**Supplied material:**

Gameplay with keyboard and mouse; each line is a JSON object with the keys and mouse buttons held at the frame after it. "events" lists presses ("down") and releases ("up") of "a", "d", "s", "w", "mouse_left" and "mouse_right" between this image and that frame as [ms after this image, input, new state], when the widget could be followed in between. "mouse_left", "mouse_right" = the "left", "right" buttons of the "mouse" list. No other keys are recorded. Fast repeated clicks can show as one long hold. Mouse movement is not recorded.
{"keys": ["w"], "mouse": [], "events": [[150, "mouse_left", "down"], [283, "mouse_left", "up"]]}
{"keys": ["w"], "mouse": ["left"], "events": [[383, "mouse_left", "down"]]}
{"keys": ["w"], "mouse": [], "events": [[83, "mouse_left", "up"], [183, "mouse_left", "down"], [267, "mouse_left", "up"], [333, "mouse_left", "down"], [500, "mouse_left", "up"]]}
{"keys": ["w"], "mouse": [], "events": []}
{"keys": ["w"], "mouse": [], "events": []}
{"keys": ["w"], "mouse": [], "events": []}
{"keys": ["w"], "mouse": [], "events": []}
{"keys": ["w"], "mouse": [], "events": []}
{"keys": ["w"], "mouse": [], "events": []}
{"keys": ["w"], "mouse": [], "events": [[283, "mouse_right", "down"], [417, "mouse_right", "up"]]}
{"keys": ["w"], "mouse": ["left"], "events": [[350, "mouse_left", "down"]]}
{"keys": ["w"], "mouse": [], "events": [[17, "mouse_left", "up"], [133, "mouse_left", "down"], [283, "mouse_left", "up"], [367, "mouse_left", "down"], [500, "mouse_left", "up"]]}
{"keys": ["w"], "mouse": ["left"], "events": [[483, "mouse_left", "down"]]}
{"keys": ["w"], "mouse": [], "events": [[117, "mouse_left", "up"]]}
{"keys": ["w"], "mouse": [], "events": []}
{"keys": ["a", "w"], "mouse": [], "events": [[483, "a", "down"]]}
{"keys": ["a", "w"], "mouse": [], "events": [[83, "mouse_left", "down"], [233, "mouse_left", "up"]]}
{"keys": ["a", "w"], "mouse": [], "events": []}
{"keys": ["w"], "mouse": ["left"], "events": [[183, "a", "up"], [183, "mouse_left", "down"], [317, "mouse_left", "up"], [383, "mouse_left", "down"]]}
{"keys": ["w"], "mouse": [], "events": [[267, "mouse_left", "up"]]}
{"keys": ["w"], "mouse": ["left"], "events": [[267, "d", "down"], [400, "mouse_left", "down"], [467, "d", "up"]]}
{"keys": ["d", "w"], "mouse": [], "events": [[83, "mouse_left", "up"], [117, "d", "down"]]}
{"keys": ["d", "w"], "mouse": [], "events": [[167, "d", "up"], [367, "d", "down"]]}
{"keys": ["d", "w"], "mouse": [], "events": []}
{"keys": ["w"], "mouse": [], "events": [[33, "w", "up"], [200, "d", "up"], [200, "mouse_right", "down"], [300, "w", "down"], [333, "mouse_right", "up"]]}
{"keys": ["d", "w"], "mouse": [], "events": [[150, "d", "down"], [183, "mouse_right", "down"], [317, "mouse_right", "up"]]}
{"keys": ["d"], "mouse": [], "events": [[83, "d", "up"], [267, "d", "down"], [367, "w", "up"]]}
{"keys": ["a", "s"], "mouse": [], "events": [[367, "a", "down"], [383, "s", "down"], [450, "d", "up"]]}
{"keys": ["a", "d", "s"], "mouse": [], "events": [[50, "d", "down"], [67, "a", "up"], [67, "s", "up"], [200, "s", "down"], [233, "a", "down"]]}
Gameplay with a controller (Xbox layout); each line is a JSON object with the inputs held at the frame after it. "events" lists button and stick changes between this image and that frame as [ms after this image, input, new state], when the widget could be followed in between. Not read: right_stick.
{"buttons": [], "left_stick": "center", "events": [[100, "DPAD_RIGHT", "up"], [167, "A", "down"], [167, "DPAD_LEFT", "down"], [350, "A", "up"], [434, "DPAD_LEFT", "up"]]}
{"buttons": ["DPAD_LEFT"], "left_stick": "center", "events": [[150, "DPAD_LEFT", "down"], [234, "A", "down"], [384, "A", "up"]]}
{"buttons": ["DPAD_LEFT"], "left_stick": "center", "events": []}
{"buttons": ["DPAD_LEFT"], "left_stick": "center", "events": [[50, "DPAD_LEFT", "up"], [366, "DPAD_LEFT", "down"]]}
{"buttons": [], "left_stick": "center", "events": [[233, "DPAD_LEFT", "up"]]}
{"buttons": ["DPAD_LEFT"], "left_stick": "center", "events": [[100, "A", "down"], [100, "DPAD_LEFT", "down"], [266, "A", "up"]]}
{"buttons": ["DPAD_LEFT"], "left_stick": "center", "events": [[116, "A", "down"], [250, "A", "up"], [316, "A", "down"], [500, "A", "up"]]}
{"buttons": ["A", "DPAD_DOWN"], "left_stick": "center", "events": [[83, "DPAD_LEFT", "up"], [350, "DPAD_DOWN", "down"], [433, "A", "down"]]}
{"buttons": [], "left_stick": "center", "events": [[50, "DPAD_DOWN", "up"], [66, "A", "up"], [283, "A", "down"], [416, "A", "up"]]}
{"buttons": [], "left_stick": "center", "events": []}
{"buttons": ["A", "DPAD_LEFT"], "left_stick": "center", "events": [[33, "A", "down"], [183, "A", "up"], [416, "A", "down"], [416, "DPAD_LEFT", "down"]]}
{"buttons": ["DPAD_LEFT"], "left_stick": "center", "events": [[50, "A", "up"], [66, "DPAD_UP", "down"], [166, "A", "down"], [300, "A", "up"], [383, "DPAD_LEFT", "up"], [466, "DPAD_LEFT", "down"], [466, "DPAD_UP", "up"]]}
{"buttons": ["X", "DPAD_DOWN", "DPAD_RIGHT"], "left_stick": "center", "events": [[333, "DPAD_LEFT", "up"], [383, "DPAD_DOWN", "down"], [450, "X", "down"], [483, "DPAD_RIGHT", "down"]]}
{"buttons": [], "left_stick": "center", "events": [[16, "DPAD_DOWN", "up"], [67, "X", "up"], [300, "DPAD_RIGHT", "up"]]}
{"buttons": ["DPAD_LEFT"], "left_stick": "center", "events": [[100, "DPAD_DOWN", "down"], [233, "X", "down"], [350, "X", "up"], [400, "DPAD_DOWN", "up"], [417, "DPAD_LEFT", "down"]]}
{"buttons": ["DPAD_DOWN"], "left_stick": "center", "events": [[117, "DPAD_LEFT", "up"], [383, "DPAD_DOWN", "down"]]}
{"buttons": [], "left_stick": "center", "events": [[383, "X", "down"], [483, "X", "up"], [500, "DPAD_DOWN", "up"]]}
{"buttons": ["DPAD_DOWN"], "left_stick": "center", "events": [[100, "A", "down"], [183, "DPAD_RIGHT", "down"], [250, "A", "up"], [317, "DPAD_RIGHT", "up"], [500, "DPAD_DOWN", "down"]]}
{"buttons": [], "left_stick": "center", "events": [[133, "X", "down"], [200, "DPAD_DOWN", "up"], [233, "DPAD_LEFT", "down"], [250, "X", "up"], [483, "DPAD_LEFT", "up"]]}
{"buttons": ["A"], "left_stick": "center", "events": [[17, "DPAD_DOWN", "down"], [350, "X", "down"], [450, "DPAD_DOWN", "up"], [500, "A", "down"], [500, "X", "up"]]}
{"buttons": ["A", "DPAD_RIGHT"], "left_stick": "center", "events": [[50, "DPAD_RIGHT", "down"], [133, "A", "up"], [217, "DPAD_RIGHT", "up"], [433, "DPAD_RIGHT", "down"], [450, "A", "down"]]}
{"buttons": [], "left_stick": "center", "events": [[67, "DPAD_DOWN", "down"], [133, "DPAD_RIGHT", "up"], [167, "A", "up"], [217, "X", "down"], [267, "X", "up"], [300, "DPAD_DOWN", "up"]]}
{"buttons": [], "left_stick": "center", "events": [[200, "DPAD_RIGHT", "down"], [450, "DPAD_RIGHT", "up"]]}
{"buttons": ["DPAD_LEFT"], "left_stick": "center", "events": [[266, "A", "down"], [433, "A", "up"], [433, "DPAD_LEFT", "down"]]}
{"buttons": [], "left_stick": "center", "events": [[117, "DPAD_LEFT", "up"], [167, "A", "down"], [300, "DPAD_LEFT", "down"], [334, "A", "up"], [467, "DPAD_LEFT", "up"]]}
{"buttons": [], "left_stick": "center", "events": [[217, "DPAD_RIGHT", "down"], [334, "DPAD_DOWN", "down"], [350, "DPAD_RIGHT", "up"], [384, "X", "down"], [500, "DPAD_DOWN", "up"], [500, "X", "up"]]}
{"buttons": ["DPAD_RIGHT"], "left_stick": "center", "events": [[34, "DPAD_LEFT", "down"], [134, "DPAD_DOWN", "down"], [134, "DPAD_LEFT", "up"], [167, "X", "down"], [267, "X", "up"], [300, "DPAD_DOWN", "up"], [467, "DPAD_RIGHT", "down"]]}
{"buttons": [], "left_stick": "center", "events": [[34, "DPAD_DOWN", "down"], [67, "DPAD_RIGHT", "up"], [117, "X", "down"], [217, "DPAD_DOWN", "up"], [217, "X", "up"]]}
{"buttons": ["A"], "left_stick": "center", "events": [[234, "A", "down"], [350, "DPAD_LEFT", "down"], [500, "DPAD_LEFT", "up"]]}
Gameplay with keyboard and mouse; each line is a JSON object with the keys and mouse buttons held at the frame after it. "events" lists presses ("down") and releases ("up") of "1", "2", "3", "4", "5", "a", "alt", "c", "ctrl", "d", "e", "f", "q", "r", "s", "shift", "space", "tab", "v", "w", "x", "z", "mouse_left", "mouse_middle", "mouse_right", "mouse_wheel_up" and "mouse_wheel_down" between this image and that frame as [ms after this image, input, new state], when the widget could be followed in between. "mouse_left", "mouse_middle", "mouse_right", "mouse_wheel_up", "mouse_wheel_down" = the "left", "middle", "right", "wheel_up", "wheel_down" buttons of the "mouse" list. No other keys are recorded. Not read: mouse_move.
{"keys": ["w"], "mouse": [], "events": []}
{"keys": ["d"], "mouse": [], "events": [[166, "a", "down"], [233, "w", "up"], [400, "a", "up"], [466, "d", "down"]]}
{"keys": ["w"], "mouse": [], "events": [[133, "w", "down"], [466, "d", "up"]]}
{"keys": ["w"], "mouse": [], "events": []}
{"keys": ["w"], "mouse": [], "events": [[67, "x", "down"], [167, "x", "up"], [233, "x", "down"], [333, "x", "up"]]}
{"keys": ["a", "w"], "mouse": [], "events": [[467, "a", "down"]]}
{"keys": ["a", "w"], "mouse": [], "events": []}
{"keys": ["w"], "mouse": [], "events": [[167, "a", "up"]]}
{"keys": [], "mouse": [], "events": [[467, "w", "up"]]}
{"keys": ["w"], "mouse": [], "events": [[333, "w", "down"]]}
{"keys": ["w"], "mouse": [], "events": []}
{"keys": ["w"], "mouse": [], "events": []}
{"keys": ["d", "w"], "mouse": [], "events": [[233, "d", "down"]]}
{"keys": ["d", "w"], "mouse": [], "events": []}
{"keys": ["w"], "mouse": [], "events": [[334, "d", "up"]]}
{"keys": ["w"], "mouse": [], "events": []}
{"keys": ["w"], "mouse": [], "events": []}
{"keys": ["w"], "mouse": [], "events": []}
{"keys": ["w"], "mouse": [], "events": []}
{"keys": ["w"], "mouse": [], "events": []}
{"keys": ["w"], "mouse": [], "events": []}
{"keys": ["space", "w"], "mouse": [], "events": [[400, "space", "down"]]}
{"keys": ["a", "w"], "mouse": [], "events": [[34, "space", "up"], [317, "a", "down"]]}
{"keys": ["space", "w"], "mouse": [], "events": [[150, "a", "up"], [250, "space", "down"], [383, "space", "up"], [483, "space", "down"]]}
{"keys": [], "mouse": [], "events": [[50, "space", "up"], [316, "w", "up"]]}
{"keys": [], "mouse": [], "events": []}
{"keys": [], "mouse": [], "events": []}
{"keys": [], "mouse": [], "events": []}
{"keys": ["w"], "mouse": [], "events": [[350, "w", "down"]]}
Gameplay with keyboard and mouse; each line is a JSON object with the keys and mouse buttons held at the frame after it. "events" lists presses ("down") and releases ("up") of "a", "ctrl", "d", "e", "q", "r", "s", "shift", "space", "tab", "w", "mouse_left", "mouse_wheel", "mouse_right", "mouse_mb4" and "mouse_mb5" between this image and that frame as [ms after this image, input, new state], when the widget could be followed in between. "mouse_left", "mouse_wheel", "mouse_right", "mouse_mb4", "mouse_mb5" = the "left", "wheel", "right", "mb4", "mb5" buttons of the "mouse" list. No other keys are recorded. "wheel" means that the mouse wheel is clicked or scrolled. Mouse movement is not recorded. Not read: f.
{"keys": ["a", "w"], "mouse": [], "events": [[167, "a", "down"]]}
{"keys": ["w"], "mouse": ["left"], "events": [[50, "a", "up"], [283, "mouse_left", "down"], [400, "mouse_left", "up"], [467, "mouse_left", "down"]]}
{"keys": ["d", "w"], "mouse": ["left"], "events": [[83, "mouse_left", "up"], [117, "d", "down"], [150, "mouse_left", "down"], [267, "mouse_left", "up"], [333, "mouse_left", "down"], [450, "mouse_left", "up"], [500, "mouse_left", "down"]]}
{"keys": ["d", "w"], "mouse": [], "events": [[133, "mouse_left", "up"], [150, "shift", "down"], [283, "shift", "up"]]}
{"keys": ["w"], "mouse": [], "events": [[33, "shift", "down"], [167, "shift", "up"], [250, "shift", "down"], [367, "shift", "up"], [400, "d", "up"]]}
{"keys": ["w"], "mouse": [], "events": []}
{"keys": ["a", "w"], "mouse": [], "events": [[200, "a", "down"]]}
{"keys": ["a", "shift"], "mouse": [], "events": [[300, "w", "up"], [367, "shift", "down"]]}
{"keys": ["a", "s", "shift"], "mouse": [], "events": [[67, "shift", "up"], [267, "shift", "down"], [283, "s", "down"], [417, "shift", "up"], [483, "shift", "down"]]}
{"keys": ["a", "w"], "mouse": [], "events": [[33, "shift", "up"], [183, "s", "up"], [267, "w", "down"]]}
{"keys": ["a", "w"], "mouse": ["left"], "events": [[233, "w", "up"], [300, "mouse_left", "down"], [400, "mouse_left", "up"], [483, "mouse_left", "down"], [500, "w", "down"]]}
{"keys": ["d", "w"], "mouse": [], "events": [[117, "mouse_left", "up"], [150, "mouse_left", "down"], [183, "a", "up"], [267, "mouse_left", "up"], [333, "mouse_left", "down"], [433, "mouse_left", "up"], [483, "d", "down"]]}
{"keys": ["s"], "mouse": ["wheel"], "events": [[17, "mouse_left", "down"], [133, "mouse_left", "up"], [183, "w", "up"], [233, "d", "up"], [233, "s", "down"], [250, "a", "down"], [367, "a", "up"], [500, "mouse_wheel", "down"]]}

**To do:**
Each line containing "movement" belongs in the answer; pick these out of the material and copy them.

**Answer to the problem:**
Gameplay with keyboard and mouse; each line is a JSON object with the keys and mouse buttons held at the frame after it. "events" lists presses ("down") and releases ("up") of "a", "d", "s", "w", "mouse_left" and "mouse_right" between this image and that frame as [ms after this image, input, new state], when the widget could be followed in between. "mouse_left", "mouse_right" = the "left", "right" buttons of the "mouse" list. No other keys are recorded. Fast repeated clicks can show as one long hold. Mouse movement is not recorded.
Gameplay with keyboard and mouse; each line is a JSON object with the keys and mouse buttons held at the frame after it. "events" lists presses ("down") and releases ("up") of "a", "ctrl", "d", "e", "q", "r", "s", "shift", "space", "tab", "w", "mouse_left", "mouse_wheel", "mouse_right", "mouse_mb4" and "mouse_mb5" between this image and that frame as [ms after this image, input, new state], when the widget could be followed in between. "mouse_left", "mouse_wheel", "mouse_right", "mouse_mb4", "mouse_mb5" = the "left", "wheel", "right", "mb4", "mb5" buttons of the "mouse" list. No other keys are recorded. "wheel" means that the mouse wheel is clicked or scrolled. Mouse movement is not recorded. Not read: f.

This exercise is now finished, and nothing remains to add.